> **EXERCISE**:
Reproduce the text of the items below, swapping each "monofásico" for "de una fase" and keeping everything else the same. Leave the pictures out of your answer.

> **DATASET EXTRACT**:
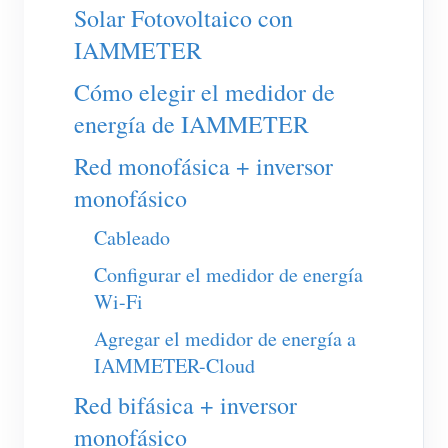
Cargador EV
Solar Fotovoltaico con
IAMMETER
Simulador IAMMETER
Medidor virtual
Cómo elegir el medidor de
energía de IAMMETER
Sistema de previsión y simulación energética
Red monofásica + inversor
Aplicaciones
monofásico
Monitor de energía para sistemas FV
Tienda
Cableado
Monitor de consumo eléctrico
Recursos
Configurar el medidor de energía
Sistema de control para calentador FV
Inicio rápido
Comunidad
Wi-Fi
Automatización del hogar
Documentación
Programa de contribuidores
Soluciones
Agregar el medidor de energía a
Monitoreo energético de fábrica
IAMMETER-Cloud
Videos tutoriales
Centro de contribuidores
Contacto
Red bifásica + inversor
FAQ
Actividades IAMMETER
Sobre nosotros
monofásico
Noticias
Foro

> **RESULT BELOW**:
Cargador EV
Solar Fotovoltaico con
IAMMETER
Simulador IAMMETER
Medidor virtual
Cómo elegir el medidor de
energía de IAMMETER
Sistema de previsión y simulación energética
Red monofásica + inversor
Aplicaciones
de una fase
Monitor de energía para sistemas FV
Tienda
Cableado
Monitor de consumo eléctrico
Recursos
Configurar el medidor de energía
Sistema de control para calentador FV
Inicio rápido
Comunidad
Wi-Fi
Automatización del hogar
Documentación
Programa de contribuidores
Soluciones
Agregar el medidor de energía a
Monitoreo energético de fábrica
IAMMETER-Cloud
Videos tutoriales
Centro de contribuidores
Contacto
Red bifásica + inversor
FAQ
Actividades IAMMETER
Sobre nosotros
de una fase
Noticias
Foro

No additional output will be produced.